Much of this boom in international food trade is owed to agreements struck in the 1990s that allowed more products to enter the United States duty-free. The North American Free Trade Agreement, which took effect in 1994, improved Americans’ access to warm-weather produce from Mexico and specialty foods from Canada. Since the late ’90s, fresh-vegetable imports—mainly from these two countries—have nearly tripled. A standout example is avocados, about 90 percent of which are imported today, almost all from Mexico. Our southern neighbor also supplied more than half of all U.S. berry imports in 2023.
Globally, the 1995 World Trade Organization agreements, especially the Agreement on Agriculture, significantly reduced worldwide food-related trade barriers. Since then, agricultural trade has more than doubled, giving the U.S. access to foods that would otherwise be unavailable or prohibitively expensive—not just produce but also meats, cheeses, and innumerable foreign specialty items.
Bringing back food tariffs, as Trump proposes, would stymie this incredible progress, especially for foods that can’t be easily grown here, such as pineapples. With less available supply and new import taxes, prices would almost certainly rise. In fact, the U.S. already imposes tariffs and other barriers on a wide range of imported foods, including beef, seafood, sugar, and tomatoes. Studies consistently show that these trade restrictions inflate consumer prices. (Sugar, for example, costs twice as much in the United States as it does globally.)

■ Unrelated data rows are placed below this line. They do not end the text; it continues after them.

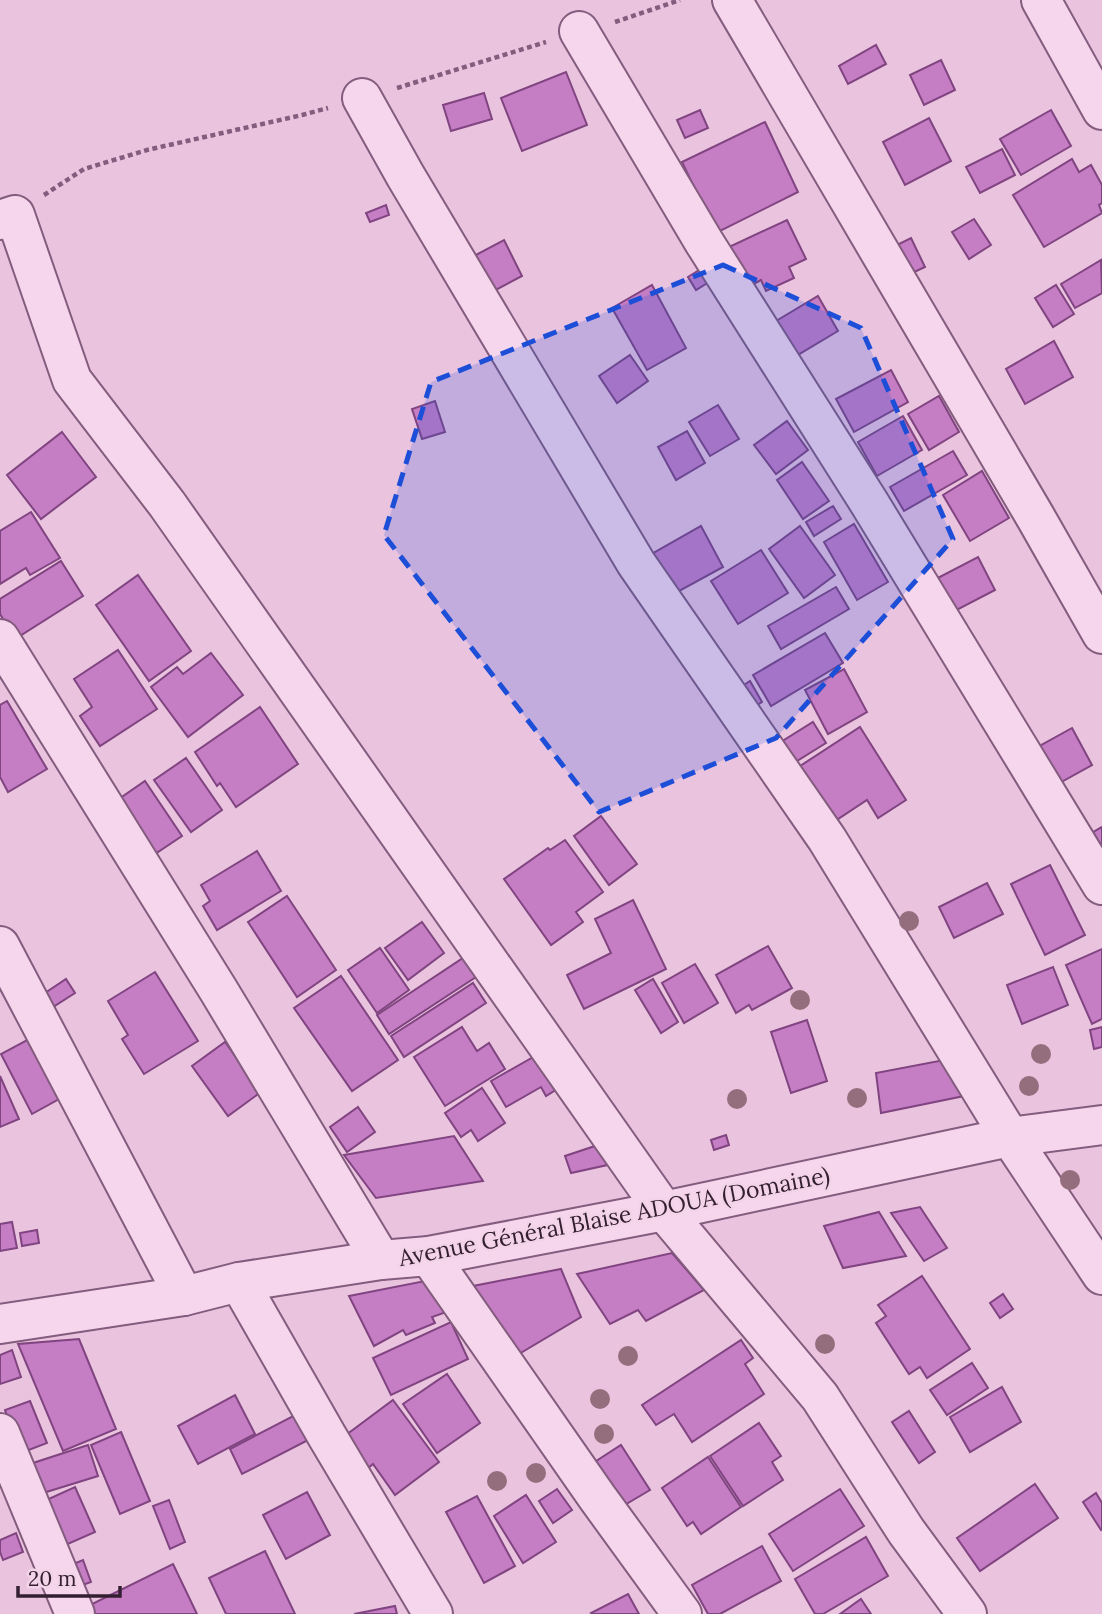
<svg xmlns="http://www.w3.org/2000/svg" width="1102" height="1614" font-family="Lora,serif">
<rect width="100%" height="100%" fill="#eac4df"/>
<g fill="#c57dc4" stroke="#804480" stroke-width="2">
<path d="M876,45L886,64L848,84L839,66Z"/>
<path d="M941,60L955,90L924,105L910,75Z"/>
<path d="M566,72L587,125L522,151L501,98Z"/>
<path d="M484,93L492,119L451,131L443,105Z"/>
<path d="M700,110L708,128L685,138L677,120Z"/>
<path d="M1051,110L1071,146L1021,175L1000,139Z"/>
<path d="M929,118L951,161L905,185L883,142Z"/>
<path d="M765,122L798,192L716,233L682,162Z"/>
<path d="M1002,149L1015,175L980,193L966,167Z"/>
<path d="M1072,159L1079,172L1091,165L1102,185V203L1099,205L1102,213L1044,247L1013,195Z"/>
<path d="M386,205L389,215L370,222L366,213Z"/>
<path d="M974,219L991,245L969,259L952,232Z"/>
<path d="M787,220L806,259L789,267L794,278L766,291L761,280L748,287L729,247Z"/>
<path d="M911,238L925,267L908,275L893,247Z"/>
<path d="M504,240L522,276L492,292L474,256Z"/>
<path d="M1101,260L1102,293L1075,308L1061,284Z"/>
<path d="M701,269L709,282L696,290L688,277Z"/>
<path d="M652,285L686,348L647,370L612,308Z"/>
<path d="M1056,285L1074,314L1053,327L1035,298Z"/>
<path d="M818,296L838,331L796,356L776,321Z"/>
<path d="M1054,341L1073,377L1025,404L1006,369Z"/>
<path d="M630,355L648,381L617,403L599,376Z"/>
<path d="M891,370L908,402L854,432L836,399Z"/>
<path d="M939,396L959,432L929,450L908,414Z"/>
<path d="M435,401L445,432L422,439L412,409Z"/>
<path d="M718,405L739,439L710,456L689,422Z"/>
<path d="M903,416L922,450L877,476L858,442Z"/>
<path d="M787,421L808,450L776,474L754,445Z"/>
<path d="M687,431L705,463L676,480L658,447Z"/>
<path d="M62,432L96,477L41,519L7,475Z"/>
<path d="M953,451L967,475L904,511L890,487Z"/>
<path d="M802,462L829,501L803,519L777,480Z"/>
<path d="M982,471L1009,518L970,541L943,495Z"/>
<path d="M833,506L841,519L814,536L806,522Z"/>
<path d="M31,512L60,558L30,575L26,568L0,584V531Z"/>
<path d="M854,524L888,582L857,600L824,542Z"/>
<path d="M701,526L723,567L672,595L650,555Z"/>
<path d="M800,526L835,575L804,598L769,549Z"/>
<path d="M761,550L788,593L738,624L711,581Z"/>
<path d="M978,557L995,590L949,614L932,581Z"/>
<path d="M61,561L83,596L15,639L0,614V599Z"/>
<path d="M138,575L191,651L149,681L96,605Z"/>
<path d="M836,587L849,609L781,649L768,626Z"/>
<path d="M825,633L843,663L771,706L753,675Z"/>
<path d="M118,650L157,709L100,746L80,716L92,707L74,679Z"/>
<path d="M211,653L243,695L188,737L151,687L177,667L183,674Z"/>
<path d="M844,669L867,712L828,734L805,690Z"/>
<path d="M750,681L762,702L751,709L738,689Z"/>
<path d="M7,701L47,769L8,792L0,777V705Z"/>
<path d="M260,707L298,764L236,807L220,783L217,786L195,752Z"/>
<path d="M813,722L826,743L789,766L776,745Z"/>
<path d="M860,727L906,800L878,818L867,800L832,823L797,768Z"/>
<path d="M1072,728L1092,765L1056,785L1036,748Z"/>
<path d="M186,758L222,810L191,832L154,780Z"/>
<path d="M145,781L182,836L149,858L113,803Z"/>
<path d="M601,816L637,864L609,885L574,836Z"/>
<path d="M1102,827V847L1093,832Z"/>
<path d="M565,840L603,892L576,912L583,922L551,945L504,879L548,848L550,850Z"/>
<path d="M257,851L281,891L217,930L203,906L210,901L201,885Z"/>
<path d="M1050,865L1085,935L1045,955L1011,884Z"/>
<path d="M987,883L1003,914L954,938L939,907Z"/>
<path d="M287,896L336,970L297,997L248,922Z"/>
<path d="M633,900L666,969L584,1009L567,975L611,953L595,919Z"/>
<path d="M422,922L444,953L408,980L385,948Z"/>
<path d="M768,946L792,988L752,1010L749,1005L736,1013L716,975Z"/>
<path d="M380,948L409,990L377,1013L348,970Z"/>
<path d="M1102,949V1019L1092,1024L1066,965Z"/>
<path d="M463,958L476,977L389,1034L377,1015Z"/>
<path d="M695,964L718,1003L684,1023L662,983Z"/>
<path d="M1053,967L1068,1005L1022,1024L1007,985Z"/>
<path d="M155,972L198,1041L144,1074L122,1039L128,1035L108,1001Z"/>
<path d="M341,976L398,1060L352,1091L294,1008Z"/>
<path d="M66,979L75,993L53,1007L45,993Z"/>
<path d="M653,979L678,1022L661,1033L635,990Z"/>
<path d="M473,983L486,1003L404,1057L391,1036Z"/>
<path d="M807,1020L827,1081L791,1093L771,1032Z"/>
<path d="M462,1027L477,1051L489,1043L505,1069L445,1106L414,1057Z"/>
<path d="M1102,1027V1047L1094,1049L1090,1030Z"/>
<path d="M29,1039L59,1099L32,1114L1,1054Z"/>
<path d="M225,1042L261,1092L228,1116L192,1066Z"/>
<path d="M542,1052L562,1086L546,1096L541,1087L506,1107L491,1081Z"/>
<path d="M944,1060L969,1095L881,1113L876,1073Z"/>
<path d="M0,1076L19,1119L0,1127Z"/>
<path d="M482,1088L505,1123L478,1141L471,1130L461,1137L445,1113Z"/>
<path d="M358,1107L375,1132L347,1152L330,1127Z"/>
<path d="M726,1135L729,1145L714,1150L711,1140Z"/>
<path d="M454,1136L483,1181L376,1198L344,1155Z"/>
<path d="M598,1145L612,1164L571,1173L565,1156Z"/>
<path d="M920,1207L947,1248L924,1261L891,1213Z"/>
<path d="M879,1212L906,1256L843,1268L824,1226Z"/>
<path d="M12,1222L17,1248L0,1251V1224Z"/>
<path d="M37,1230L39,1243L22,1246L20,1233Z"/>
<path d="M672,1253L704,1290L646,1321L638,1310L610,1324L577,1274Z"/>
<path d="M561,1269L581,1317L519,1354L473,1286Z"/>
<path d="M922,1276L970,1349L927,1378L920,1367L909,1374L876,1323L886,1316L878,1305Z"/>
<path d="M435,1279L452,1310L432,1317L435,1323L406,1335L403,1330L374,1346L349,1296Z"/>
<path d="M1003,1294L1013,1309L1000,1318L990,1303Z"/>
<path d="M451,1322L468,1359L391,1395L373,1358Z"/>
<path d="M79,1339L116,1429L63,1451L18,1344Z"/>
<path d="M741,1340L753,1358L745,1364L764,1394L692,1442L674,1414L656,1425L642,1405Z"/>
<path d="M12,1350L21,1377L0,1384V1355Z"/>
<path d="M972,1363L988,1388L947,1415L930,1390Z"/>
<path d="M447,1374L480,1423L437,1453L403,1404Z"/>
<path d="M1002,1387L1021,1422L970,1452L950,1417Z"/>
<path d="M235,1395L255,1434L198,1464L178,1426Z"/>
<path d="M393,1400L439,1462L395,1495L373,1464L366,1470L342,1438Z"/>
<path d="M30,1401L47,1443L21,1453L5,1410Z"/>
<path d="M909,1411L935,1452L919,1463L892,1422Z"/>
<path d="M299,1413L312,1438L242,1474L230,1449Z"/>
<path d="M759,1423L781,1456L772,1462L783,1480L743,1506L710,1456Z"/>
<path d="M121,1432L150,1501L120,1514L91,1445Z"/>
<path d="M88,1445L98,1476L40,1494L30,1464Z"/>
<path d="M621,1445L650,1490L618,1509L590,1465Z"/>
<path d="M708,1457L741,1507L701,1534L693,1522L687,1526L662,1488Z"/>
<path d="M1035,1484L1058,1518L980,1571L957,1538Z"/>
<path d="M75,1487L95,1532L61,1547L42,1502Z"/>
<path d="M557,1489L572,1510L553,1523L539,1501Z"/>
<path d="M840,1489L864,1526L793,1571L769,1534Z"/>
<path d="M307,1492L330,1535L286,1559L263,1515Z"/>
<path d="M1096,1493L1102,1503V1529L1101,1530L1083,1502Z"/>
<path d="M526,1495L556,1542L523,1563L494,1516Z"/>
<path d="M477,1496L515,1566L484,1583L446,1512Z"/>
<path d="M169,1500L185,1542L170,1549L153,1506Z"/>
<path d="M16,1533L23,1552L3,1560L0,1552V1540Z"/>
<path d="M866,1537L888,1576L823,1614H815L795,1579Z"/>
<path d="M762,1546L781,1581L720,1614H708L692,1585Z"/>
<path d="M265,1551L295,1614H226L209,1578Z"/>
<path d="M83,1560L91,1582L75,1588L66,1567Z"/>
<path d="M173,1564L197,1614H84L82,1609Z"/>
<path d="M628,1594L639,1614H592L591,1613Z"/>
<path d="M861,1599L871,1614H840Z"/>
<path d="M395,1606L397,1614H354Z"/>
</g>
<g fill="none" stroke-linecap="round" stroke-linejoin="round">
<g stroke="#835c7e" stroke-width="42">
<g id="minor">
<path d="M732,0L1036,518L1102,634"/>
<path d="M1041,0L1102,110"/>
<path d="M579,31L704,242L870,504L1102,885"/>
<path d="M362,98L405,175L636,563L827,839L1010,1137L1102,1275"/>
<path d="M0,220L15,215L72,380L167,504L664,1211L820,1397L906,1531L967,1614"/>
<path d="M0,639L219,991L381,1260"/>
<path d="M0,946L184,1296"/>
<path d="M429,1256L597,1497L682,1614"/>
<path d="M239,1282L327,1436L433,1614"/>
<path d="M0,1324L184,1296L239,1282L381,1260L429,1256L664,1211L1010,1137L1102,1125"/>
<path d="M0,1433L75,1614"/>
</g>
</g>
<g stroke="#835c7e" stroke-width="4.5" stroke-dasharray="5 3.5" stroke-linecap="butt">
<path d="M615,22L680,0"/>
<path d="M397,88L546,42"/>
<path d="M44,195L84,169L147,150L302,115L328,108"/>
</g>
<use href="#minor" stroke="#f6d6ec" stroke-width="38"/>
</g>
<g fill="#956e7d">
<circle cx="909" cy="921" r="10"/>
<circle cx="800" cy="1000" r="10"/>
<circle cx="1041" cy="1054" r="10"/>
<circle cx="1029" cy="1086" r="10"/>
<circle cx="857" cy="1098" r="10"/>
<circle cx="737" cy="1099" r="10"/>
<circle cx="1070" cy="1180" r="10"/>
<circle cx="825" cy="1344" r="10"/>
<circle cx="628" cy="1356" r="10"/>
<circle cx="600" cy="1399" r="10"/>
<circle cx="604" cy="1434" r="10"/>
<circle cx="536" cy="1473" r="10"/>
<circle cx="497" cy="1481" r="10"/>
</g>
<path fill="#1d4ed8" fill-opacity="0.2" stroke="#1d4ed8" stroke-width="5" stroke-dasharray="14 9" stroke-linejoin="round" d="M723,265L861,328L953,539L776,738L599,812L384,535L431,382Z"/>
<g text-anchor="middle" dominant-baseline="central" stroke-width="5" stroke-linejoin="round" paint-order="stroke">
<g font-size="23" fill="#341f32" stroke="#f2d3e8">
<text transform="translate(614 1216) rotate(-11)">Avenue Général Blaise ADOUA (Domaine)</text>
</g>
</g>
<path d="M18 1586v10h102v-10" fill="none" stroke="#341f32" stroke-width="3.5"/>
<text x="28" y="1586" font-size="21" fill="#341f32" stroke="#f2d3e8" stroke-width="5" paint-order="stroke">20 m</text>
</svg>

In theory, foreign exporters could lower their prices to offset new tariffs, as Trump is fond of claiming. In practice, however, this rarely happens. Evidence from the Trump presidency shows, for example, that American companies and consumers absorbed nearly all the tariffs’ costs, either through additional import taxes or higher prices for both foreign and domestic goods. Given that U.S. grocers already operate on thin margins (historically about 2 percent), the chances of these companies simply absorbing new tariff-related costs, instead of passing them on to you and me, are minimal.
Of course, if foreign food exporters did somehow pay new tariffs without raising prices, then the tariffs wouldn’t protect American farmers, as Trump says they would. The whole point of a protective tariff is to push consumers toward domestic goods by raising the prices we pay for imports. If prices didn’t change, then neither would the purchasing decisions of American shoppers.
In short, if American farmers are earning more because of Trump’s tariffs, then we’re all paying more for the food they make. And if we’re not paying more, then “our farmers” aren’t earning more. Trump can’t have it both ways.
As anyone over the age of 40 can attest, American grocery stores weren’t always the global fantasylands they are today. They were smaller, less diverse, and relatively more expensive. Trump’s plan to restrict food imports could drag us back to that era. So although we’re generally not fans of Kamala Harris’s “We are not going back” slogan, we’re with her in this particular case. We don’t want to go back to a time when, say, blueberries were the occasional luxury, and neither should you.